* [REQUIRED WORK] Excluding any images, copy all of the lines below precisely as written.

Page images and extracted text:
= = = =

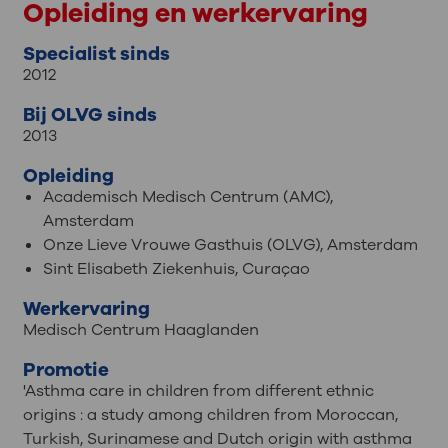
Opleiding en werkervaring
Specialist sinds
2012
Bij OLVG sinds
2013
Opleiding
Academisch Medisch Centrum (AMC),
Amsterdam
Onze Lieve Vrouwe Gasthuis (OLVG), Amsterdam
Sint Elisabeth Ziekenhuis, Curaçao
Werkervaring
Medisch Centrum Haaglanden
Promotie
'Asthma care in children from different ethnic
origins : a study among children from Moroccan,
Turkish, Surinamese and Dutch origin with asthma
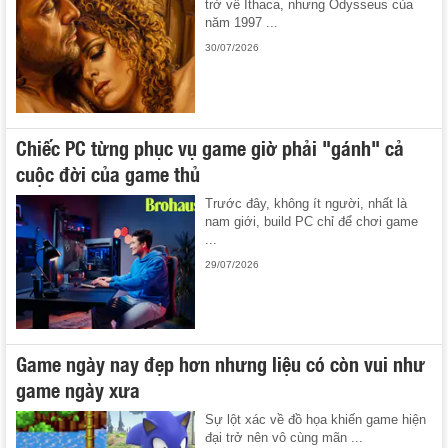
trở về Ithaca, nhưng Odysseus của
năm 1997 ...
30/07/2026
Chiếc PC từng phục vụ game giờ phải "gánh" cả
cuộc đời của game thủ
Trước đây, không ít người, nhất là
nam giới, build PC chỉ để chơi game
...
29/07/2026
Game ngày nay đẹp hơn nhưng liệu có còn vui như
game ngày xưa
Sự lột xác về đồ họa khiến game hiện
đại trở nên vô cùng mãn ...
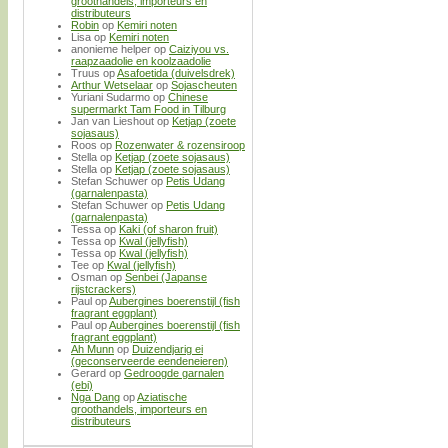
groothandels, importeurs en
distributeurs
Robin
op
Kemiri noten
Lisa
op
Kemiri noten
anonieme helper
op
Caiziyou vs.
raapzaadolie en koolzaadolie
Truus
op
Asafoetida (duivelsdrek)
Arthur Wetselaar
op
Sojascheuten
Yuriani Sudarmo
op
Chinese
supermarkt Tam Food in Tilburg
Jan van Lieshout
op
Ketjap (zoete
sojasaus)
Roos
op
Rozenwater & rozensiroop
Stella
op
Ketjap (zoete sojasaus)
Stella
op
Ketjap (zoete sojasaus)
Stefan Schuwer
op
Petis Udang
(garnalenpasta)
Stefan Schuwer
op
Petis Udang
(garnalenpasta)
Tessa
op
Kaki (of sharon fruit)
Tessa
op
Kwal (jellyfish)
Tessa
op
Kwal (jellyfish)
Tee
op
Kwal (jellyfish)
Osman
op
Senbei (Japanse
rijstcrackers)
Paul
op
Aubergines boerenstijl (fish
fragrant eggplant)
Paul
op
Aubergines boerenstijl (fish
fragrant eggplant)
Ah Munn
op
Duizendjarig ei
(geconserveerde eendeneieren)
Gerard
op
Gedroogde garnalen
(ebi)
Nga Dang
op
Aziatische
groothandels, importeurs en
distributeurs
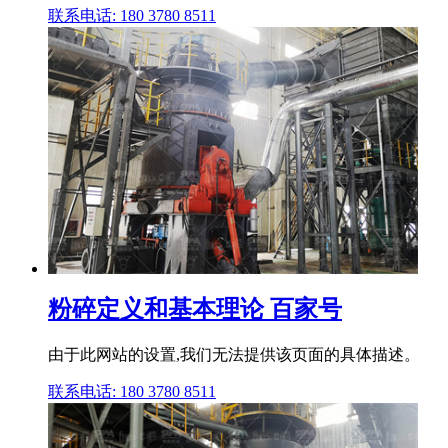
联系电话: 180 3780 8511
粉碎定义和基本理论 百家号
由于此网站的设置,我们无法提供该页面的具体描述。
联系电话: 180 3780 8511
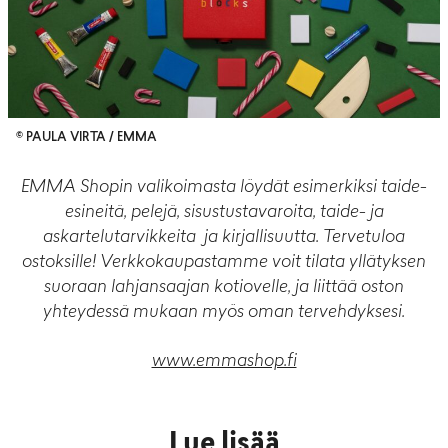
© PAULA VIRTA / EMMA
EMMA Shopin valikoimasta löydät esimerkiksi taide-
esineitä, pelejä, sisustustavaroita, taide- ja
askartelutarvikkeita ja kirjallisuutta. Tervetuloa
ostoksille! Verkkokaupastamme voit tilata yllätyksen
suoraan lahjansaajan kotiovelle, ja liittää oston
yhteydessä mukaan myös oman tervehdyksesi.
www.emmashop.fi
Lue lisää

= = = =

* [FINISHED EXERCISE]
Opleiding en werkervaring
Specialist sinds
2012
Bij OLVG sinds
2013
Opleiding
Academisch Medisch Centrum (AMC),
Amsterdam
Onze Lieve Vrouwe Gasthuis (OLVG), Amsterdam
Sint Elisabeth Ziekenhuis, Curaçao
Werkervaring
Medisch Centrum Haaglanden
Promotie
'Asthma care in children from different ethnic
origins : a study among children from Moroccan,
Turkish, Surinamese and Dutch origin with asthma
trở về Ithaca, nhưng Odysseus của
năm 1997 ...
30/07/2026
Chiếc PC từng phục vụ game giờ phải "gánh" cả
cuộc đời của game thủ
Trước đây, không ít người, nhất là
nam giới, build PC chỉ để chơi game
...
29/07/2026
Game ngày nay đẹp hơn nhưng liệu có còn vui như
game ngày xưa
Sự lột xác về đồ họa khiến game hiện
đại trở nên vô cùng mãn ...
groothandels, importeurs en
distributeurs
Robin
op
Kemiri noten
Lisa
op
Kemiri noten
anonieme helper
op
Caiziyou vs.
raapzaadolie en koolzaadolie
Truus
op
Asafoetida (duivelsdrek)
Arthur Wetselaar
op
Sojascheuten
Yuriani Sudarmo
op
Chinese
supermarkt Tam Food in Tilburg
Jan van Lieshout
op
Ketjap (zoete
sojasaus)
Roos
op
Rozenwater & rozensiroop
Stella
op
Ketjap (zoete sojasaus)
Stella
op
Ketjap (zoete sojasaus)
Stefan Schuwer
op
Petis Udang
(garnalenpasta)
Stefan Schuwer
op
Petis Udang
(garnalenpasta)
Tessa
op
Kaki (of sharon fruit)
Tessa
op
Kwal (jellyfish)
Tessa
op
Kwal (jellyfish)
Tee
op
Kwal (jellyfish)
Osman
op
Senbei (Japanse
rijstcrackers)
Paul
op
Aubergines boerenstijl (fish
fragrant eggplant)
Paul
op
Aubergines boerenstijl (fish
fragrant eggplant)
Ah Munn
op
Duizendjarig ei
(geconserveerde eendeneieren)
Gerard
op
Gedroogde garnalen
(ebi)
Nga Dang
op
Aziatische
groothandels, importeurs en
distributeurs
联系电话: 180 3780 8511
粉碎定义和基本理论 百家号
由于此网站的设置,我们无法提供该页面的具体描述。
联系电话: 180 3780 8511
© PAULA VIRTA / EMMA
EMMA Shopin valikoimasta löydät esimerkiksi taide-
esineitä, pelejä, sisustustavaroita, taide- ja
askartelutarvikkeita ja kirjallisuutta. Tervetuloa
ostoksille! Verkkokaupastamme voit tilata yllätyksen
suoraan lahjansaajan kotiovelle, ja liittää oston
yhteydessä mukaan myös oman tervehdyksesi.
www.emmashop.fi
Lue lisää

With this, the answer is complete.